For centuries we punished the sick in mind, the insane, loading them with chains, shutting them up in prison-cells, starving, yes, even flogging them. We exorcised their demons, we prayed over them, we argued with them,—without the record of a single cure. Now we treat their sick and ailing bodies just as we would any other class of chronic patients, with rest, comfortable surroundings, good food, baths, and fresh air, correction of bad habits, gentleness, and kindness, leaving their minds and souls practically without treatment, excepting in so far as ordinary, decent humanity and consideration may be regarded as mental remedies,—and we cure from thirty to fifty per cent, and make all but five per cent comfortable, contented, comparatively happy.
We are still treating the inebriate, the habitual drunkard, as a minor criminal, by mental and moral means—with what hopeful results let the disgraceful records of our police courts testify. We are now treating truancy by the removal of adenoids and the fitting of glasses; juvenile crime by the establishment of playgrounds; poverty and pauperism by good food, living wages, and decent surroundings; and all for the first time with success.

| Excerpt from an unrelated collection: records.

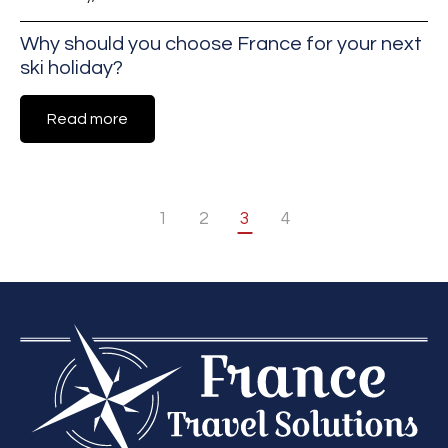
Why should you choose France for your next
ski holiday?
Read more
1
2
3
4
«
Next
Previous
»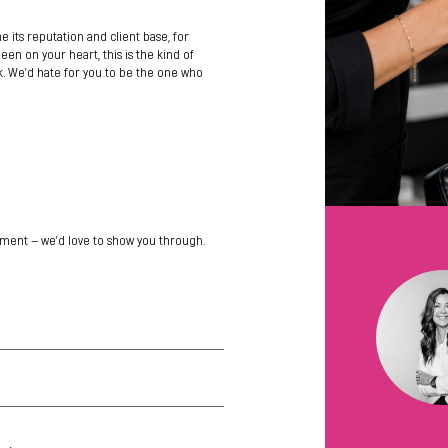
ne its reputation and client base, for
en on your heart, this is the kind of
 We’d hate for you to be the one who
ment — we’d love to show you through.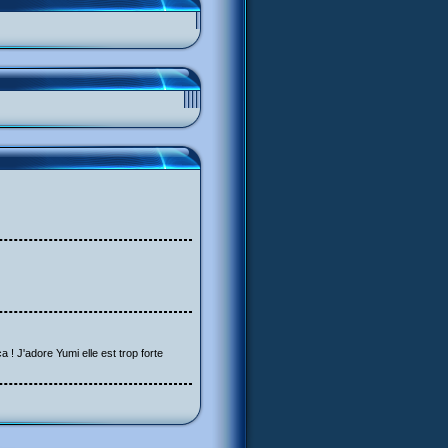
a ! J'adore Yumi elle est trop forte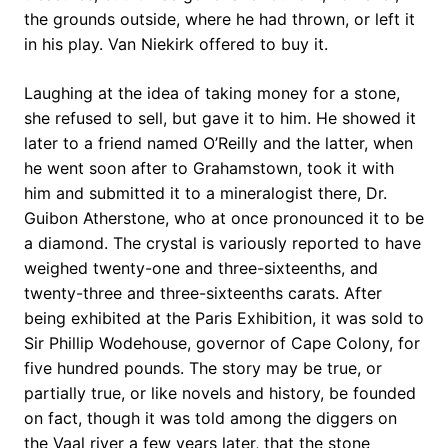
the grounds outside, where he had thrown, or left it
in his play. Van Niekirk offered to buy it.
Laughing at the idea of taking money for a stone,
she refused to sell, but gave it to him. He showed it
later to a friend named O’Reilly and the latter, when
he went soon after to Grahamstown, took it with
him and submitted it to a mineralogist there, Dr.
Guibon Atherstone, who at once pronounced it to be
a diamond. The crystal is variously reported to have
weighed twenty-one and three-sixteenths, and
twenty-three and three-sixteenths carats. After
being exhibited at the Paris Exhibition, it was sold to
Sir Phillip Wodehouse, governor of Cape Colony, for
five hundred pounds. The story may be true, or
partially true, or like novels and history, be founded
on fact, though it was told among the diggers on
the Vaal river a few years later, that the stone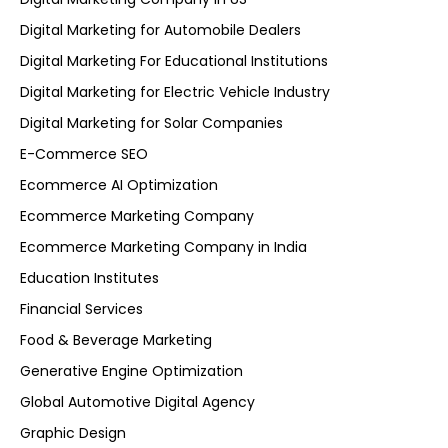
Digital Marketing for Automobile Dealers
Digital Marketing For Educational Institutions
Digital Marketing for Electric Vehicle Industry
Digital Marketing for Solar Companies
E-Commerce SEO
Ecommerce AI Optimization
Ecommerce Marketing Company
Ecommerce Marketing Company in India
Education Institutes
Financial Services
Food & Beverage Marketing
Generative Engine Optimization
Global Automotive Digital Agency
Graphic Design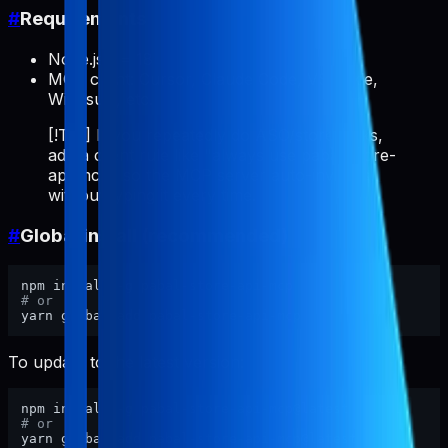
#
Requirements
Node.js >= 18
MCP client: Cursor, Claude Code, VS Code,
Windsurf, etc.
[!TIP] If you repeatedly do ASO/store tasks,
add a client rule like "always use pabal-store-
api-mcp" so the MCP server auto-invokes
without typing it every time.
#
Global install (recommended)
# or
To update to the latest version:
# or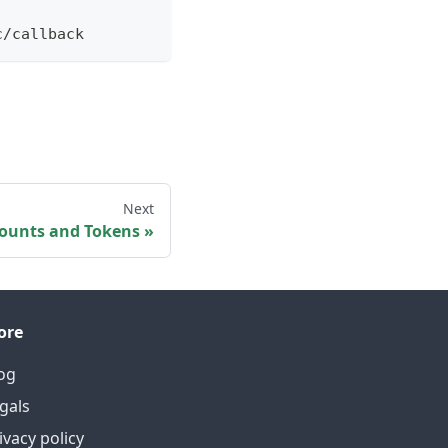
c/callback
Next
counts and Tokens
ore
og
gals
ivacy policy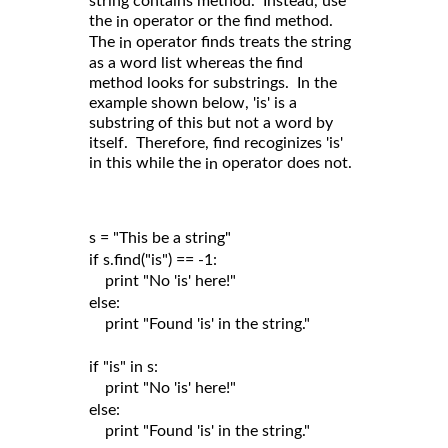
string contains method. Instead, use
the
operator or the find method.
in
The
operator finds treats the string
in
as a word list whereas the find
method looks for substrings. In the
example shown below, 'is' is a
substring of this but not a word by
itself. Therefore, find recoginizes 'is'
in this while the
operator does not.
in
s = "This be a string"

if s.find("is") == -1:

    print "No 'is' here!"

else:

    print "Found 'is' in the string."

if "is" in s:

    print "No 'is' here!"

else:

    print "Found 'is' in the string."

In short, not only have all our substantial and permanent victories over bodily ills been won by physical means, but a large majority of our successes in mental and moral diseases as well. Yet the obsession persists, and we long to extend the realm of mental treatment in bodily disease.

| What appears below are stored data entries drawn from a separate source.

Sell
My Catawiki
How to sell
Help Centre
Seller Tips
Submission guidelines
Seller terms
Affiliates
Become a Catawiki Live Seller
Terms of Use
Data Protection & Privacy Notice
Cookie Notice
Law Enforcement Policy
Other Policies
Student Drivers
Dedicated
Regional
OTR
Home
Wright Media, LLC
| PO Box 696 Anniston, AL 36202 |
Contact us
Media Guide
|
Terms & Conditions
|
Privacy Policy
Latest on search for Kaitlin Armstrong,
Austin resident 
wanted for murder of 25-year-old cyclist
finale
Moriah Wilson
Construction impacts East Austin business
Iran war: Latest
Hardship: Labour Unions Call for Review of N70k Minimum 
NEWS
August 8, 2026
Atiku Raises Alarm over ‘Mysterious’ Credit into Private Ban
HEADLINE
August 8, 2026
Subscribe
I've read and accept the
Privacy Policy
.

That the mind does exert an influence over the body, and a powerful one, in both health and disease, is obvious. But what we are apt to forget is that the whole history of the progress of medicine has been a record of diminishing resort to this power as a means of cure. The measure of our success and of our control over disease has been, and is yet, in exact proportion to the extent to which we can relegate this resource to the background and avoid resorting to it. Instead of mental influence being the newest method of treatment it is the oldest. Two-thirds of the methods of the shaman, the witch-doctor, the medicine-man, were psychic. Instead of being an untried remedy, it is the most thoroughly tested, most universal, most ubiquitous remedy listed anywhere upon the pages of history, and, it may be frankly stated, in civilized countries, as widely discredited as tested. The proportion to which it survives in the medicine of any race is the measure of that race's barbarism and backwardness. To-day two of the most significant criteria of the measure of enlightenment and of control over disease of either the medical profession of a nation or of an individual physician are the extent to which they resort to and rely upon mental influence and opium. Psychotherapy and narcotics are, and ever have been, the sheet-anchors of the charlatan and the miracle-worker.

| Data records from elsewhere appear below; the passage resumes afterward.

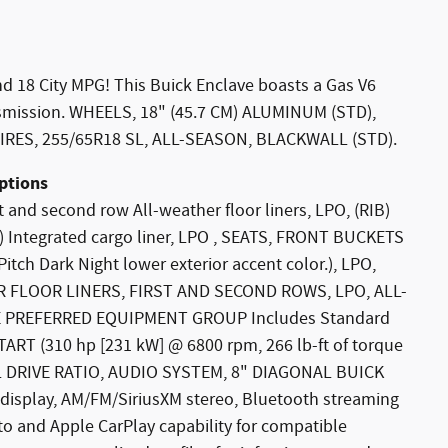
d 18 City MPG! This Buick Enclave boasts a Gas V6
nsmission. WHEELS, 18" (45.7 CM) ALUMINUM (STD),
RES, 255/65R18 SL, ALL-SEASON, BLACKWALL (STD).
ptions
 and second row All-weather floor liners, LPO, (RIB)
AV) Integrated cargo liner, LPO , SEATS, FRONT BUCKETS
h Dark Night lower exterior accent color.), LPO,
 FLOOR LINERS, FIRST AND SECOND ROWS, LPO, ALL-
 PREFERRED EQUIPMENT GROUP Includes Standard
ART (310 hp [231 kW] @ 6800 rpm, 266 lb-ft of torque
NAL DRIVE RATIO, AUDIO SYSTEM, 8" DIAGONAL BUICK
isplay, AM/FM/SiriusXM stereo, Bluetooth streaming
o and Apple CarPlay capability for compatible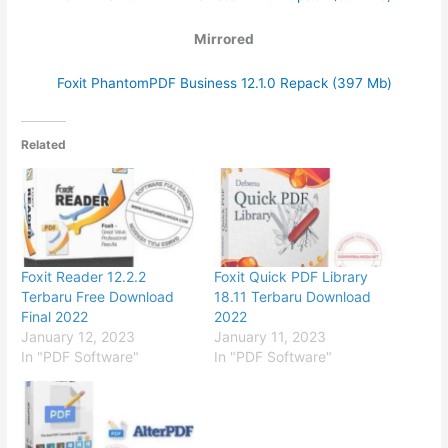
Mirrored
Foxit PhantomPDF Business 12.1.0 Repack (397 Mb)
Related
Foxit Reader 12.2.2
Foxit Quick PDF Library
Terbaru Free Download
18.11 Terbaru Download
Final 2022
2022
January 12, 2023
January 11, 2023
In "PDF Software"
In "PDF Software"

The attitude of the medical profession toward mental influence in the treatment of disease is neither friendly nor hostile. It simply regards it as it would any other remedial agency, a given drug, for instance, a bath, or a form of electricity or light. It is opposed to it, if at all, only in so far as it has tested it and found it inferior to other remedies. Its distrust of it, so far as this exists, is simply the feeling that it has toward half a hundred ancient drugs and remedial agencies which it has dropped from its list of working remedies as obsolete, many of which still survive in household and folk medicine. My purpose is neither to champion it nor to discredit it, and least of all to antagonize or throw doubt upon any of the systems of philosophy or of religion with which it has been frequently associated, but merely to attempt to present a brief outline of its advantages, its character, and its limitations, exactly as one might of, say, calomel, quinine, or belladonna.